There was another reason for her respect which Mrs. Baynes, too good a churchwoman to be worldly, would have been the last to admit⁠—she often heard her husband describe old Jolyon as extremely well off, and was biased towards his granddaughter for the soundest of all reasons. Today she felt the emotion with which we read a novel describing a hero and an inheritance, nervously anxious lest, by some frightful lapse of the novelist, the young man should be left without it at the end.

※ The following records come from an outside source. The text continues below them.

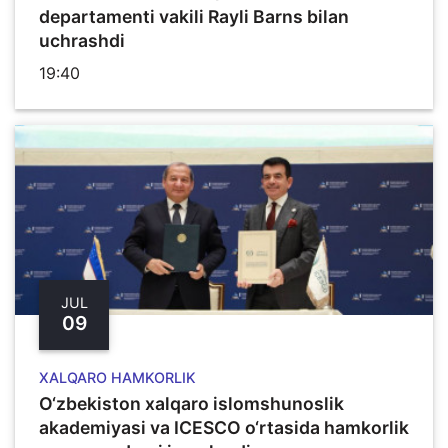
departamenti vakili Rayli Barns bilan
uchrashdi
19:40
JUL
09
XALQARO HAMKORLIK
O‘zbekiston xalqaro islomshunoslik
akademiyasi va ICESCO o‘rtasida hamkorlik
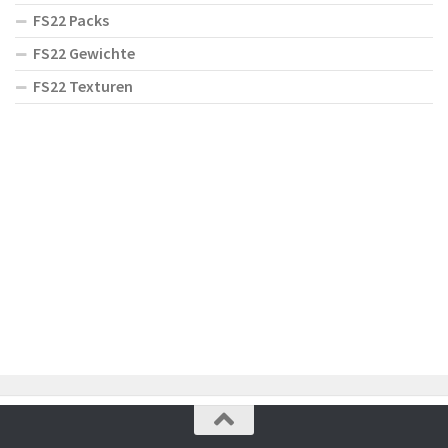
FS22 Packs
FS22 Gewichte
FS22 Texturen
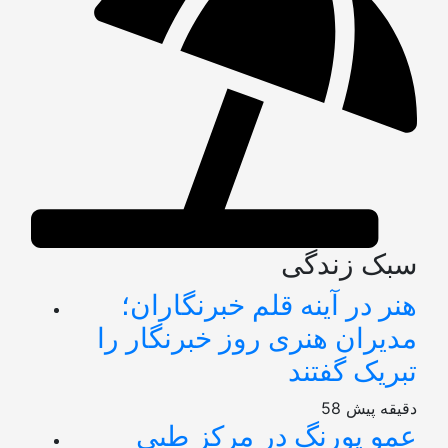
سبک زندگی
هنر در آینه قلم خبرنگاران؛
مدیران هنری روز خبرنگار را
تبریک گفتند
58 دقیقه پیش
عمو پورنگ در مرکز طبی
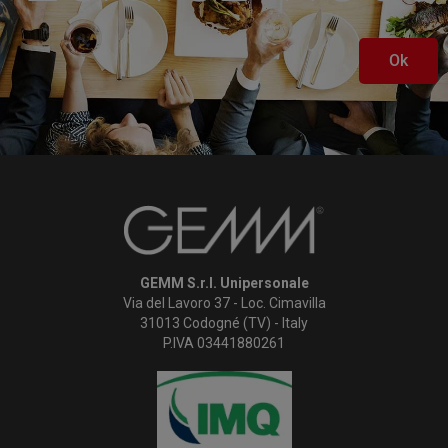
Ok
GEMM S.r.l. Unipersonale
Via del Lavoro 37 - Loc. Cimavilla
31013 Codogné (TV) - Italy
P.IVA 03441880261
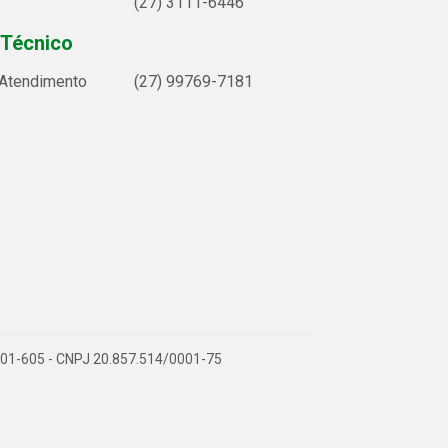
(27) 3111-6446
 Técnico
 Atendimento
(27) 99769-7181
9.901-605 - CNPJ 20.857.514/0001-75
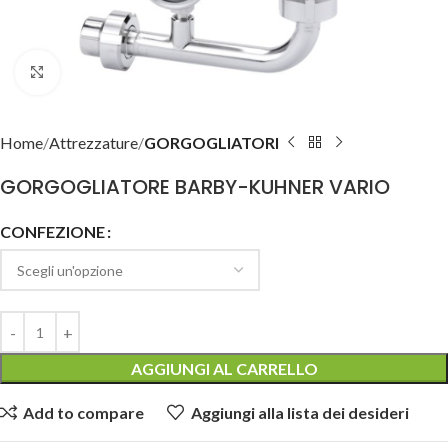
Clicca per ingrandire
Home
Attrezzature
GORGOGLIATORI
GORGOGLIATORE BARBY-KUHNER VARIO
CONFEZIONE
AGGIUNGI AL CARRELLO
Add to compare
Aggiungi alla lista dei desideri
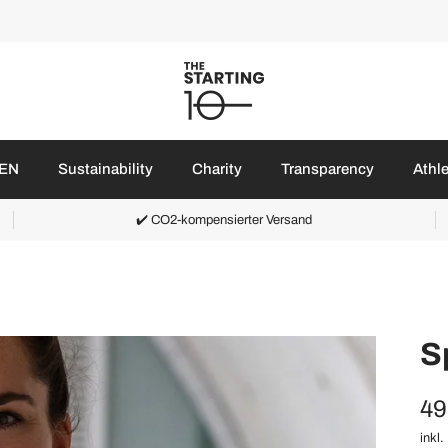
EN
Sustainability
Charity
Transparency
Athl
✔️ CO2-kompensierter Versand
S
49
inkl.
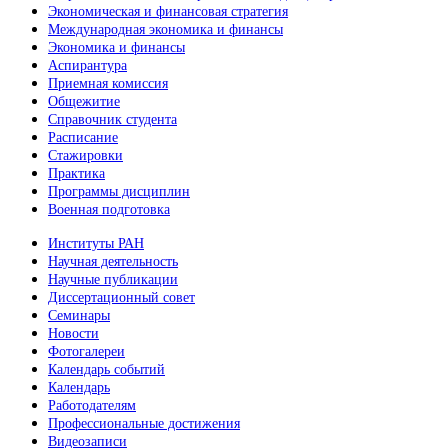
Экономическая и финансовая стратегия
Международная экономика и финансы
Экономика и финансы
Аспирантура
Приемная комиссия
Общежитие
Справочник студента
Расписание
Стажировки
Практика
Программы дисциплин
Военная подготовка
Институты РАН
Научная деятельность
Научные публикации
Диссертационный совет
Семинары
Новости
Фотогалереи
Календарь событий
Календарь
Работодателям
Профессиональные достижения
Видеозаписи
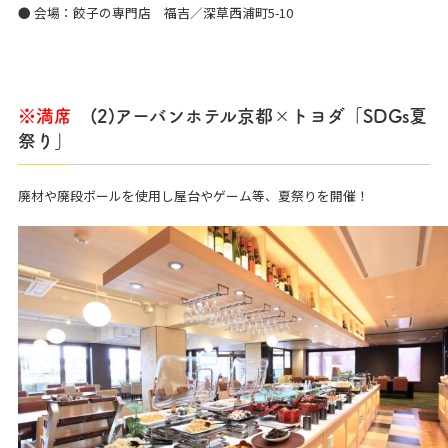
● 会場：餃子の専門店 福吉／深草西浦町5-10
※満席
(2)アーバンホテル京都×トヨダ「SDGs夏
祭り」
廃材や廃段ボールを使用し屋台やゲーム等、夏祭りを開催！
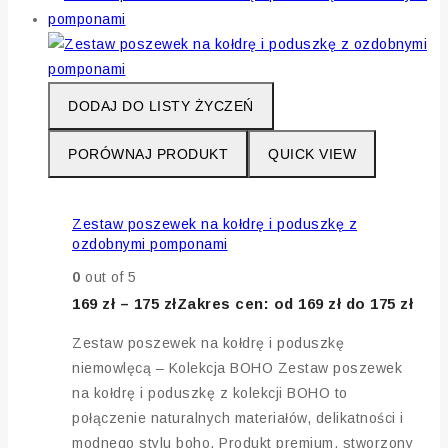
DODAJ DO LISTY ŻYCZEŃ
PORÓWNAJ PRODUKT
QUICK VIEW
Zestaw poszewek na kołdrę i poduszkę z
ozdobnymi pomponami
0
out of 5
169
zł
–
175
zł
Zakres cen: od 169 zł do 175 zł
Zestaw poszewek na kołdrę i poduszkę
niemowlęcą – Kolekcja BOHO Zestaw poszewek
na kołdrę i poduszkę z kolekcji BOHO to
połączenie naturalnych materiałów, delikatności i
modnego stylu boho. Produkt premium, stworzony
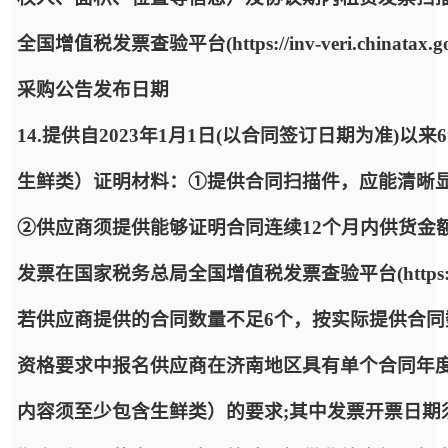
全国增值税发票查验平台(https://inv-veri.chi
采购公告发布日期
14.提供自2023年1月1日(以合同签订日期为准
生鲜类）证明材料：①提供合同扫描件，应能清晰
②供应商须提供能够证明合同连续12个月内供货金
发票在国家税务总局全国增值税发票查验平台(https://inv-
若供应商提供的合同数量不足6个，按实际提供合
资格要求中报名供应商在济南地区具有单个合同年度
内容须至少包含生鲜类）的要求;其中发票开票日期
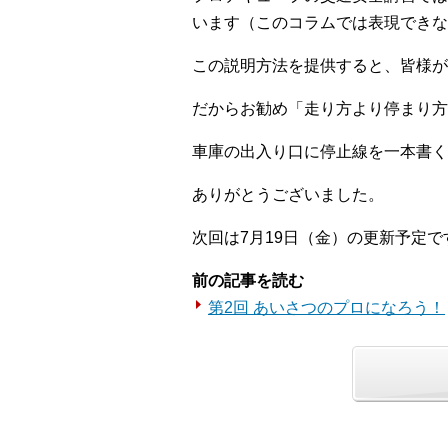
います（このコラムでは表現できな
この説明方法を提供すると、皆様が
だからお勧め「走り方より停まり方
車庫の出入り口に停止線を一本書く
ありがとうございました。
次回は7月19日（金）の更新予定で
前の記事を読む
第2回 あいさつのプロになろう！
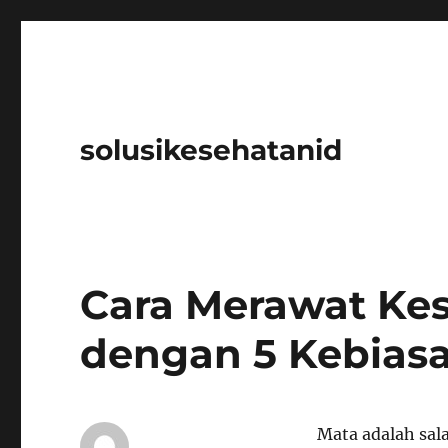
solusikesehatanid
Cara Merawat Ke
dengan 5 Kebias
Mata adalah sal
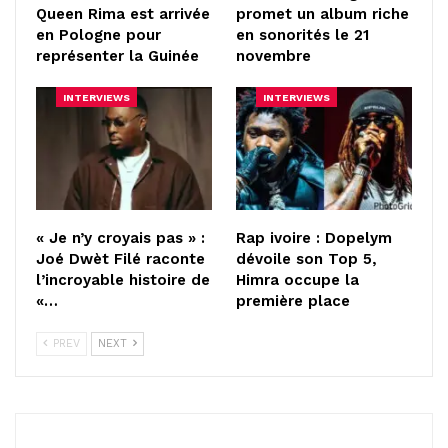
Queen Rima est arrivée
promet un album riche
en Pologne pour
en sonorités le 21
représenter la Guinée
novembre
INTERVIEWS
INTERVIEWS
« Je n’y croyais pas » :
Rap ivoire : Dopelym
Joé Dwèt Filé raconte
dévoile son Top 5,
l’incroyable histoire de
Himra occupe la
«…
première place
PREV
NEXT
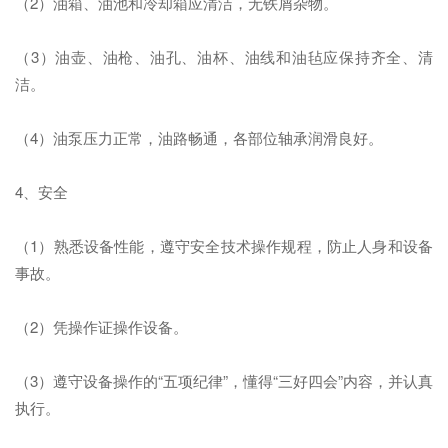
（2）油箱、油池和冷却箱应清洁，无铁屑杂物。
（3）油壶、油枪、油孔、油杯、油线和油毡应保持齐全、清
洁。
（4）油泵压力正常，油路畅通，各部位轴承润滑良好。
4、安全
（1）熟悉设备性能，遵守安全技术操作规程，防止人身和设备
事故。
（2）凭操作证操作设备。
（3）遵守设备操作的“五项纪律”，懂得“三好四会”内容，并认真
执行。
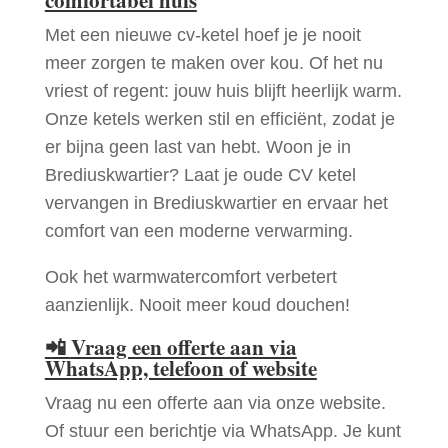
Met een nieuwe cv-ketel hoef je je nooit
meer zorgen te maken over kou. Of het nu
vriest of regent: jouw huis blijft heerlijk warm.
Onze ketels werken stil en efficiënt, zodat je
er bijna geen last van hebt. Woon je in
Brediuskwartier? Laat je oude CV ketel
vervangen in Brediuskwartier en ervaar het
comfort van een moderne verwarming.
Ook het warmwatercomfort verbetert
aanzienlijk. Nooit meer koud douchen!
📲
Vraag een offerte aan via
WhatsApp, telefoon of website
Vraag nu een offerte aan via onze website.
Of stuur een berichtje via WhatsApp. Je kunt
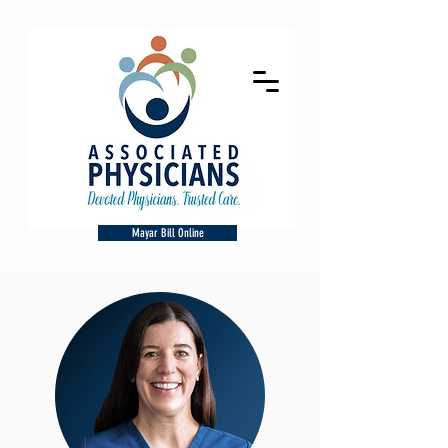
Mayar Bill Online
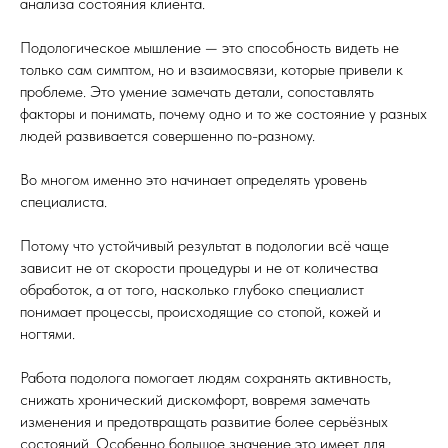
анализа состояния клиента.
Подологическое мышление — это способность видеть не
только сам симптом, но и взаимосвязи, которые привели к
проблеме. Это умение замечать детали, сопоставлять
факторы и понимать, почему одно и то же состояние у разных
людей развивается совершенно по-разному.
Во многом именно это начинает определять уровень
специалиста.
Потому что устойчивый результат в подологии всё чаще
зависит не от скорости процедуры и не от количества
обработок, а от того, насколько глубоко специалист
понимает процессы, происходящие со стопой, кожей и
ногтями.
Работа подолога помогает людям сохранять активность,
снижать хронический дискомфорт, вовремя замечать
изменения и предотвращать развитие более серьёзных
состояний. Особенно большое значение это имеет для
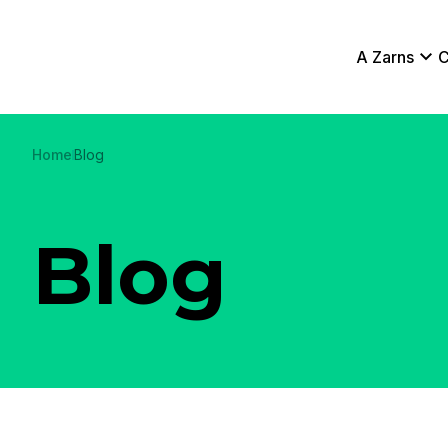
A Zarns
C
Home
Blog
Blog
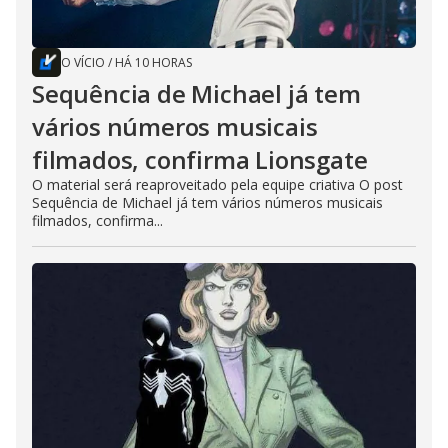
O VÍCIO
/
HÁ 10 HORAS
Sequência de Michael já tem
vários números musicais
filmados, confirma Lionsgate
O material será reaproveitado pela equipe criativa O post
Sequência de Michael já tem vários números musicais
filmados, confirma...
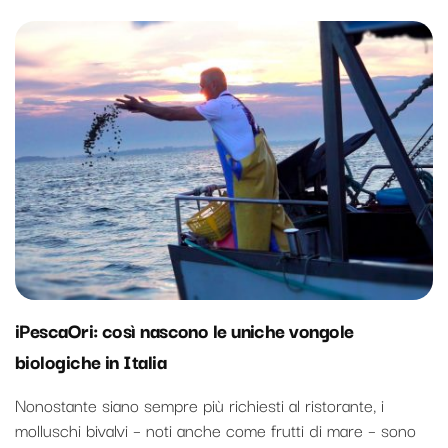
iPescaOri: così nascono le uniche vongole
biologiche in Italia
Nonostante siano sempre più richiesti al ristorante, i
molluschi bivalvi – noti anche come frutti di mare – sono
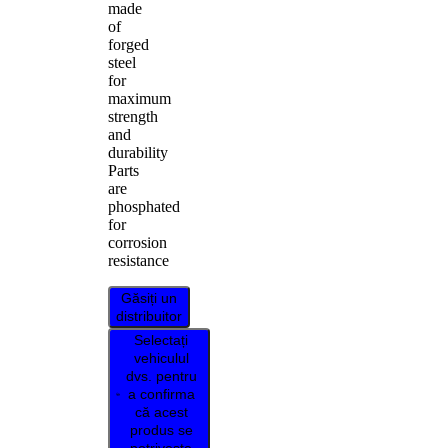
made
of
forged
steel
for
maximum
strength
and
durability
Parts
are
phosphated
for
corrosion
resistance
Găsiți un
distribuitor
Selectați
vehiculul
dvs. pentru
a confirma
că acest
produs se
potrivește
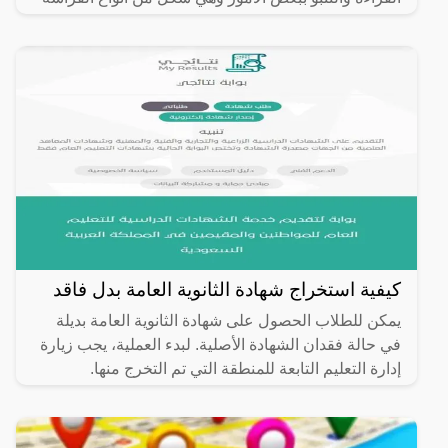
كيفية استخراج شهادة الثانوية العامة بدل فاقد
يمكن للطلاب الحصول على شهادة الثانوية العامة بديلة
في حالة فقدان الشهادة الأصلية. لبدء العملية، يجب زيارة
إدارة التعليم التابعة للمنطقة التي تم التخرج منها.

Her manner was warm; she had never seen so clearly before how distinguished and desirable a girl this was. She asked after old Jolyon’s health. A wonderful man for his age; so upright, and young looking, and how old was he? Eighty-one! She would never have thought it! They were at the sea! Very nice for them; she supposed June heard from Phil every day? Her light grey eyes became more prominent as she asked this question; but the girl met the glance without flinching.

“No,” she said, “he never writes!”

Mrs. Baynes’s eyes dropped; they had no intention of doing so, but they did. They recovered immediately.

“Of course not. That’s Phil all over⁠—he was always like that!”

“Was he?” said June.

The brevity of the answer caused Mrs. Baynes’s bright smile a moment’s hesitation; she disguised it by a quick movement, and spreading her skirts afresh, said: “Why, my dear⁠—he’s quite the most harum-scarum person; one never pays the slightest attention to what he does!”

The conviction came suddenly to June that she was wasting her time; even were she to put a question point-blank, she would never get anything out of this woman.

“Do you see him?” she asked, her face crimsoning.